American football player (1924–1982)

Don Cooper "Dopey" Phelps (January 7, 1924 – June 11, 1982) was an American professional football halfback and defensive back who played for the Cleveland Browns in the National Football League (NFL) in the early 1950s.

Phelps was born in Kentucky and played football at his local high school. After serving in the U.S. Army during World War II, he attended the University of Kentucky and continued to play football under head coach Bear Bryant starting in 1946. He led the nation that year in kickoff and punt returns and set a Kentucky single-season return yardage record. Phelps was suspended for most of the 1948 season for breaking team rules, but he returned in 1949, when Kentucky played in the Orange Bowl.

The Browns selected Phelps in the fifth round of the NFL draft. Cleveland won the NFL championship in 1950, when Phelps served mainly as a punt and kickoff return man. The Browns reached the championship game in the following two seasons but lost to the Los Angeles Rams and Detroit Lions. Phelps retired before the 1953 season. He worked for the state of Kentucky after leaving football.

==Early life and college==

Phelps grew up in Danville, Kentucky, and played football at Danville High School, where he got the nickname "Dopey" from a comic strip character. After a stint in the U.S. Army during World War II, he came home and enrolled at the University of Kentucky. Playing football under head coach Bear Bryant, he led the nation in kickoff and punt return yards as a freshman in 1946. Phelps was often in trouble with Bryant for team rule violations, and was suspended for most of 1948, his junior season.

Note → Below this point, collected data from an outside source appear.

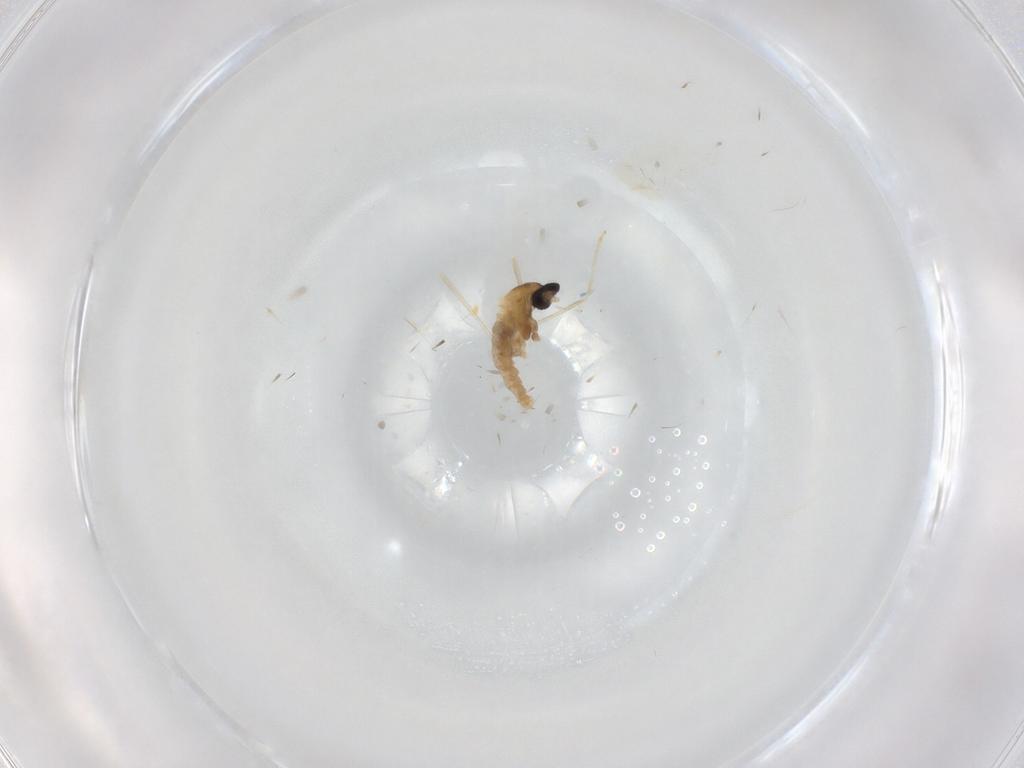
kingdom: Animalia
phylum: Arthropoda
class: Insecta
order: Diptera
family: Cecidomyiidae
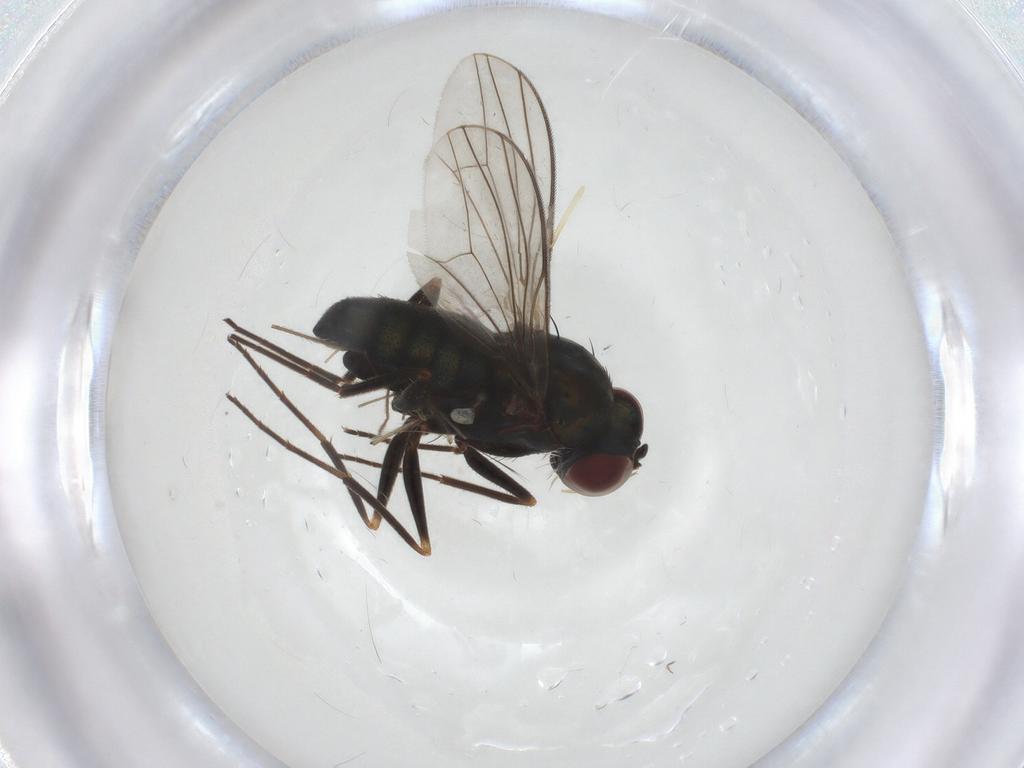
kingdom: Animalia
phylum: Arthropoda
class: Insecta
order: Diptera
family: Dolichopodidae
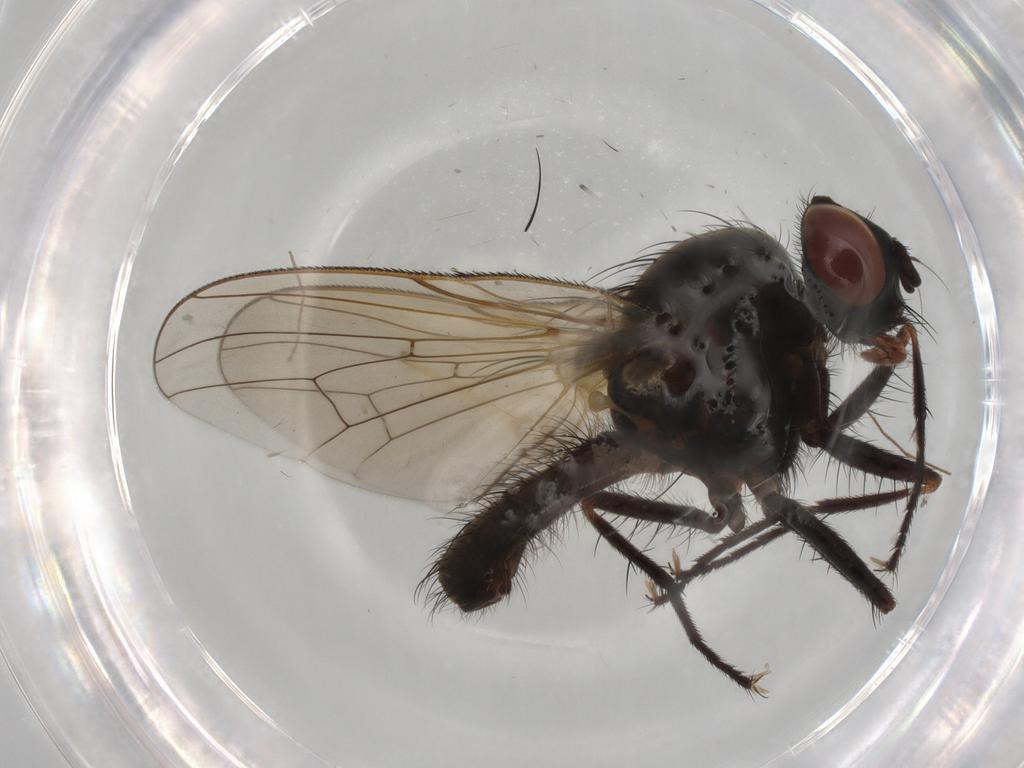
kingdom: Animalia
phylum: Arthropoda
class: Insecta
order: Diptera
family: Anthomyiidae
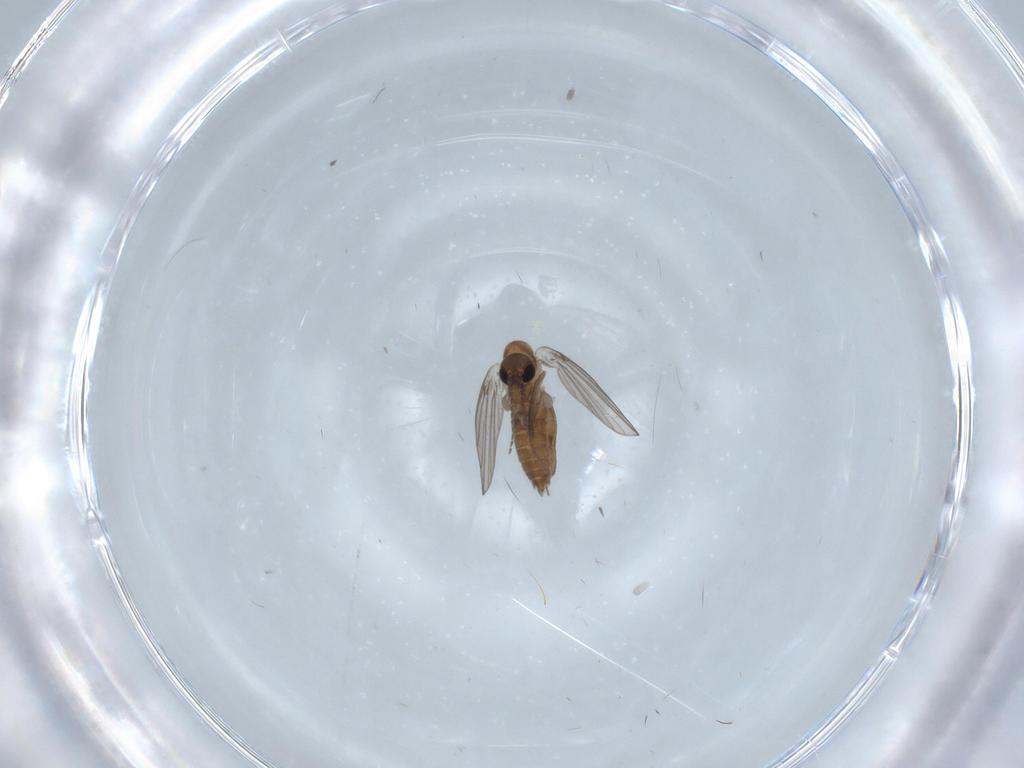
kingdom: Animalia
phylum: Arthropoda
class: Insecta
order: Diptera
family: Psychodidae
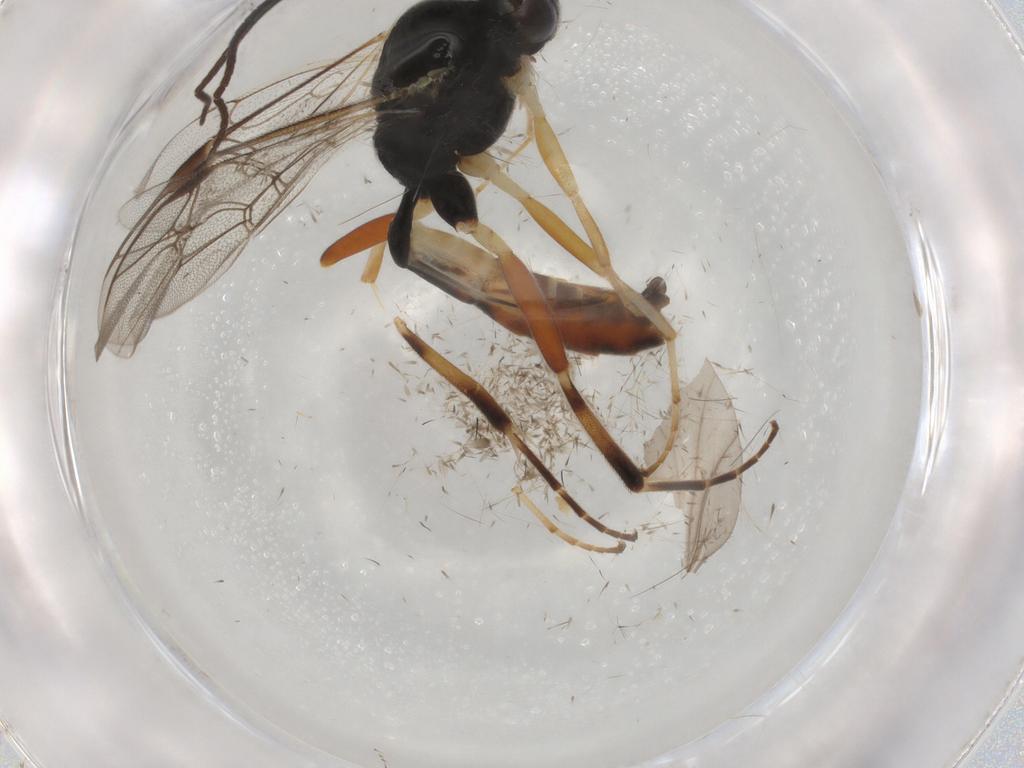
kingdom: Animalia
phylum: Arthropoda
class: Insecta
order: Hymenoptera
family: Ichneumonidae
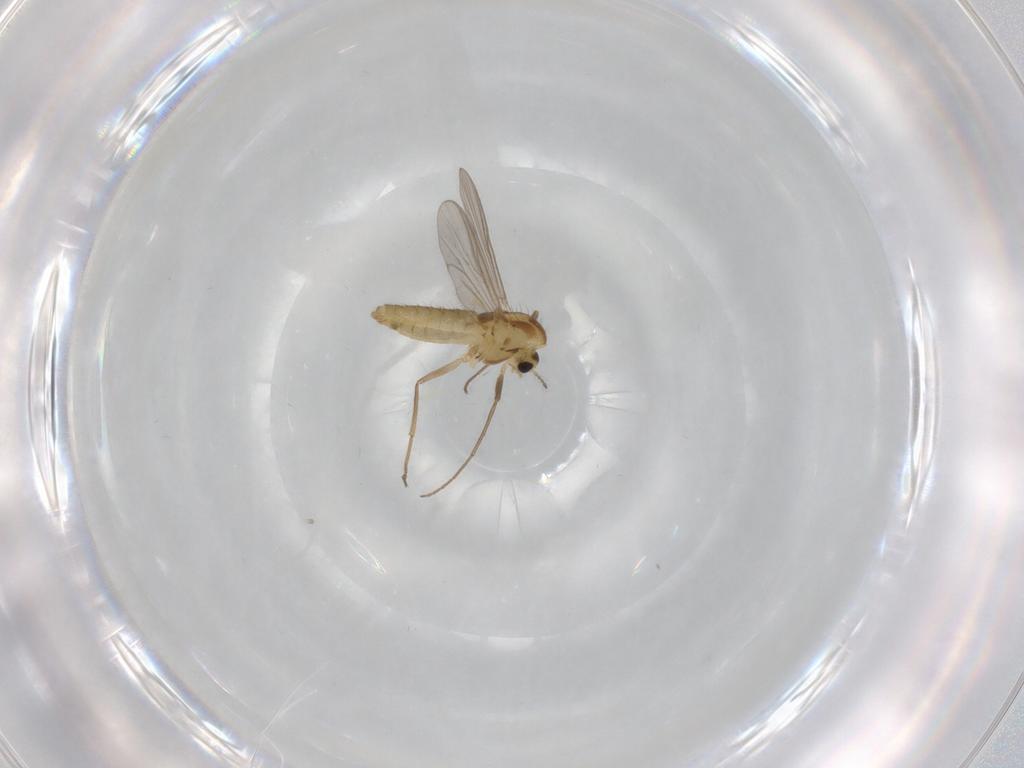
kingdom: Animalia
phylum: Arthropoda
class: Insecta
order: Diptera
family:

Kentucky finished the 1949 season with a 9–3 win–loss record and lost to Santa Clara University in the Orange Bowl.

==Professional career==

After graduating from Kentucky in 1949, Phelps was selected 65th overall by the Cleveland Browns of the National Football League (NFL) in the sixth round of the 1950 draft. The Browns had recently joined the NFL after four years and four championships in the defunct All-America Football Conference. Led by quarterback Otto Graham and fullback Marion Motley, the Browns finished the 1950 season with a 10–2 record and won the NFL championship over the Los Angeles Rams. Phelps was used primarily on kickoffs and punts, registering 499 total return yards and one punt return for a touchdown in 1950. He also had 198 rushing yards and a rushing touchdown.

Cleveland reached the NFL championship game in each of the following two seasons, but lost to the Rams in 1951 and the Detroit Lions in 1952. Phelps's production declined in his second year to 65 rushing yards and 69 return yards. He had just five punt returns in 1952, his final season with the Browns.

==Later life and death==

After retiring from football in 1953, Phelps worked for the state of Kentucky. When he died in 1982, he still held Kentucky's single-season kickoff return record, with a 45-yard average in 1946.